Отрывок текста:
Мы трогаем, потому что нас самих очень многое трогает. Мы не можем оставаться равнодушными ко всем этим «штукам и экивокам», потому что эти штуки и экивоки близко касаются нас самих. В этом смысле, высокомерное к ним отношение было бы явлением в высшей степени неуместным и неполезным, потому что, как бы ни были обширны наши требования от жизни, все-таки мы по временам бываем вынуждены, так сказать, смириться и заменить орлиный полет куриным. Конечно, сознавать себя скромной курицей не всегда приятно, но ведь что же станешь делать, когда размеры деятельности, мыслей, желаний и даже мечтаний полагаются внешними условиями и когда при этом сознаешь, что проспать жизнь невозможно.

По крайней мере, я за себя отвечаю. Я именно могу сказать о себе:

а следовательно, могу понимать и всякие экивоки.

Правда, что по временам меня еще посещает мысль, что иногда можно бы допустить и систему «троганья не совсем умеючи». То есть не то чтобы совсем не умеючи, а так, с помощью, так сказать, некоторых невинных антраша. И не то чтобы взаправду допустить, а так вроде чего-нибудь примерного. По моему мнению, это было бы даже пользительно. Во-первых, эти антраша, сами по себе очень невинные, имели бы все внешние признаки виновности и наложили бы печать безмолвия на уста тех ничем не довольных грубиянов, которых как ни корми, а они всё в лес смотрят. Во-вторых, мы очень скоро бы убедились, что человек, в совершенстве обладающий системою «троганья не совсем умеючи», непременно, в самом непродолжительном времени и без всякой посторонней помощи, дойдет до системы «троганья умеючи». И вот тогда-то мы были бы вправе сказать во всеуслышание: «Смотрите! не совершается ли перед вами наглядным образом естественный закон тяготения!» И никто бы не мог сказать против этого ни слова, кроме меня, разумеется, который всю эту штуку придумал и даже предусмотрел вероятные ее последствия.

Список записей:
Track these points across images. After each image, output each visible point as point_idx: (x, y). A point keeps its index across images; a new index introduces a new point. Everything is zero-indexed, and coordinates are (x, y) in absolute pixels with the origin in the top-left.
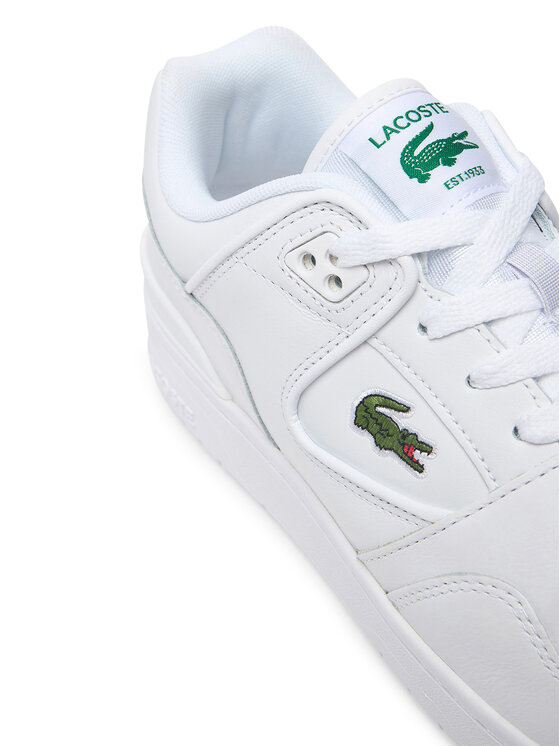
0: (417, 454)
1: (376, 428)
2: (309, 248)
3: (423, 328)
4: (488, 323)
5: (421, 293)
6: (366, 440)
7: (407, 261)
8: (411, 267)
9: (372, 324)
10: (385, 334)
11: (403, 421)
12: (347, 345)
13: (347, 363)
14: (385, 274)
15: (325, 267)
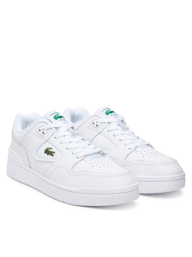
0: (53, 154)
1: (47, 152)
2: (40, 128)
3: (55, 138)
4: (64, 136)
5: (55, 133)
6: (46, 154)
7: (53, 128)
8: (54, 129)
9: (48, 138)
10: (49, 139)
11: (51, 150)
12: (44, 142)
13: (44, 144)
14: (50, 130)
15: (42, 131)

...

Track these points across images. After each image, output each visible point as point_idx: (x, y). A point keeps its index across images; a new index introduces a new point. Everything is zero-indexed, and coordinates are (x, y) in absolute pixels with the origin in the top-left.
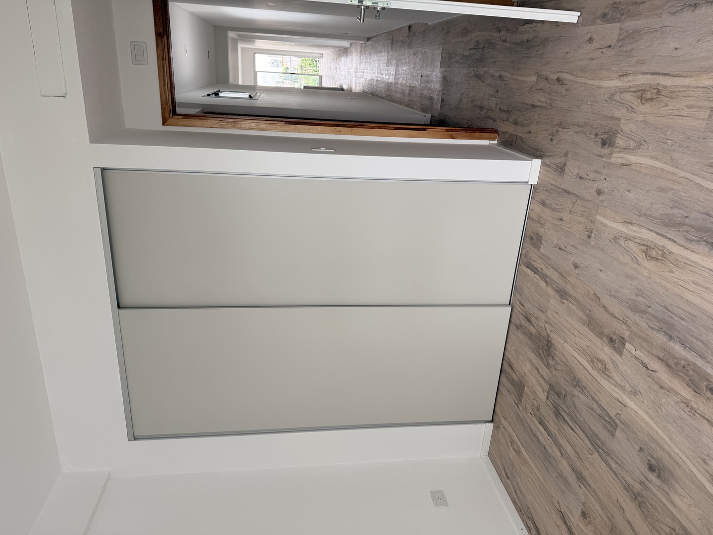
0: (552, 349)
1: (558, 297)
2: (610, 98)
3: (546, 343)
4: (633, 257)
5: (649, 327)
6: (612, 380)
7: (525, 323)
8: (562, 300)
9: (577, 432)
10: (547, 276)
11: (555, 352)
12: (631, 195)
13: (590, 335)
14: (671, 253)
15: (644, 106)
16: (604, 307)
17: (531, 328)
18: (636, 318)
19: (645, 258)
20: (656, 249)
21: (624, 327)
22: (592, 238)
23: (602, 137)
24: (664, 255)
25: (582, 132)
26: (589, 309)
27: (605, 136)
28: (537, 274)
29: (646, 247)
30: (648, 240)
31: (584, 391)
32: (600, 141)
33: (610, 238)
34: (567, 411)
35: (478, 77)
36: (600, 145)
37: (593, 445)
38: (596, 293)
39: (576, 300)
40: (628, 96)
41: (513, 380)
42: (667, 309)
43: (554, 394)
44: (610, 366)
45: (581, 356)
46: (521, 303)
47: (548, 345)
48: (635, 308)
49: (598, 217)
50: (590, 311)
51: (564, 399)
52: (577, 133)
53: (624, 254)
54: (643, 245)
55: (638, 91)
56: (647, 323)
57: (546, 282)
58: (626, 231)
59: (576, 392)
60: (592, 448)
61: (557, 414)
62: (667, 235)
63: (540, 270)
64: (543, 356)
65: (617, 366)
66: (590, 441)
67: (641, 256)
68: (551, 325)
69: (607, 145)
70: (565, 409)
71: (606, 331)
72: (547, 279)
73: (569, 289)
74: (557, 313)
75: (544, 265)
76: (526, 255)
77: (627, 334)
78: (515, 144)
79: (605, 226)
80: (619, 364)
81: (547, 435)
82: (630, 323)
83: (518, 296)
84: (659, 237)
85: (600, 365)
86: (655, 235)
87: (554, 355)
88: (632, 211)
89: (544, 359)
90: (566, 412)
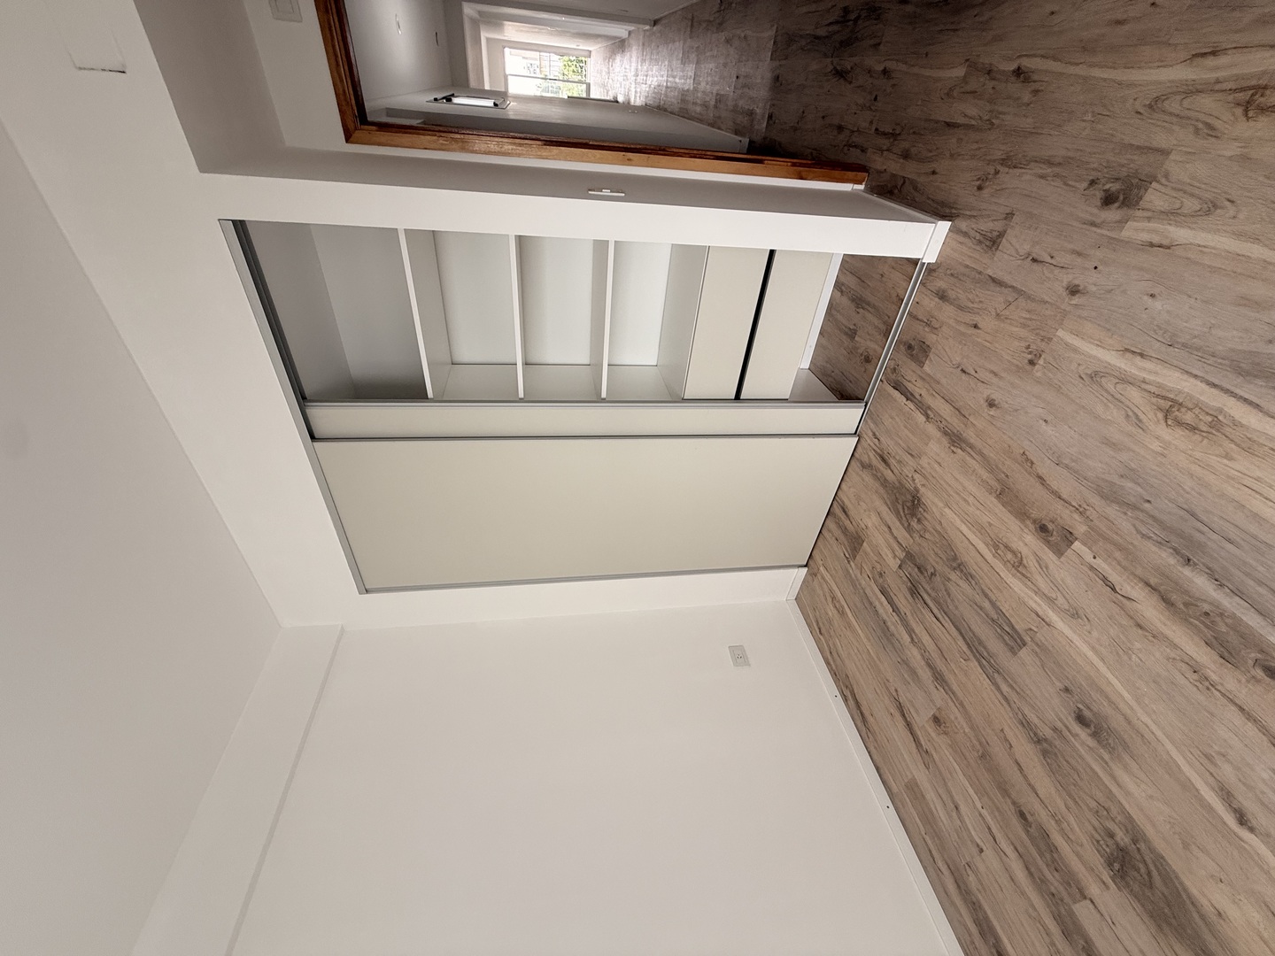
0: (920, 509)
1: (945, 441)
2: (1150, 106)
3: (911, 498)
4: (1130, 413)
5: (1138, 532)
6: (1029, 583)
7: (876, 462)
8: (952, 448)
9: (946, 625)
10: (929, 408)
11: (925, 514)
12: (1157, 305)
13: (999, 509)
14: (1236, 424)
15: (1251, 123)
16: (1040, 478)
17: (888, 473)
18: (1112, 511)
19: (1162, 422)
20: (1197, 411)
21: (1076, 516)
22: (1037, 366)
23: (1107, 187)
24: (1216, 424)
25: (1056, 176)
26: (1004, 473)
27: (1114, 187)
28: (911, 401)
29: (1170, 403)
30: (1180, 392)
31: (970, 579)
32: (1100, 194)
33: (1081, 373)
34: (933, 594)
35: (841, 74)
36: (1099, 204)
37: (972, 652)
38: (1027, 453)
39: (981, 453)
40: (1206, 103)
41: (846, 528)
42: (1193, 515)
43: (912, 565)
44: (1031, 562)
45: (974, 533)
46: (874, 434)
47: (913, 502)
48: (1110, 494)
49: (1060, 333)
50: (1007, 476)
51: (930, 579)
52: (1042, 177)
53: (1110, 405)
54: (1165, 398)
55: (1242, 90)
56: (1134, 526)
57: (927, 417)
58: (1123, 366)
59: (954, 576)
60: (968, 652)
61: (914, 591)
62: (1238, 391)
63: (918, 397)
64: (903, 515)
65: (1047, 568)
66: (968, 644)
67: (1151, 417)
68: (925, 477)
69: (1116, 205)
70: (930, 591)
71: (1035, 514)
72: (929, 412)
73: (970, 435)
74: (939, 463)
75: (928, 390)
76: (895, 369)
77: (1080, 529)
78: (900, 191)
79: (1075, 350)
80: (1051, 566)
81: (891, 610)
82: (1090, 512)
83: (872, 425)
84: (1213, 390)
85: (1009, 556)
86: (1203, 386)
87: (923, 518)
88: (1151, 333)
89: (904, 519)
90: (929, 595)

Задание 1: Какой полет, согласно отрывку, мы по временам бываем вынуждены заменить куриным?
Задание 2: Выпишите из отрывка без изменений фрагмент, который начинается со слов «Мы трогаем, потому» и заканчивается словами «проспать жизнь невозможно.».

Письменный ответ 1: Орлиный полет.

Письменный ответ 2:
Мы трогаем, потому что нас самих очень многое трогает. Мы не можем оставаться равнодушными ко всем этим «штукам и экивокам», потому что эти штуки и экивоки близко касаются нас самих. В этом смысле, высокомерное к ним отношение было бы явлением в высшей степени неуместным и неполезным, потому что, как бы ни были обширны наши требования от жизни, все-таки мы по временам бываем вынуждены, так сказать, смириться и заменить орлиный полет куриным. Конечно, сознавать себя скромной курицей не всегда приятно, но ведь что же станешь делать, когда размеры деятельности, мыслей, желаний и даже мечтаний полагаются внешними условиями и когда при этом сознаешь, что проспать жизнь невозможно.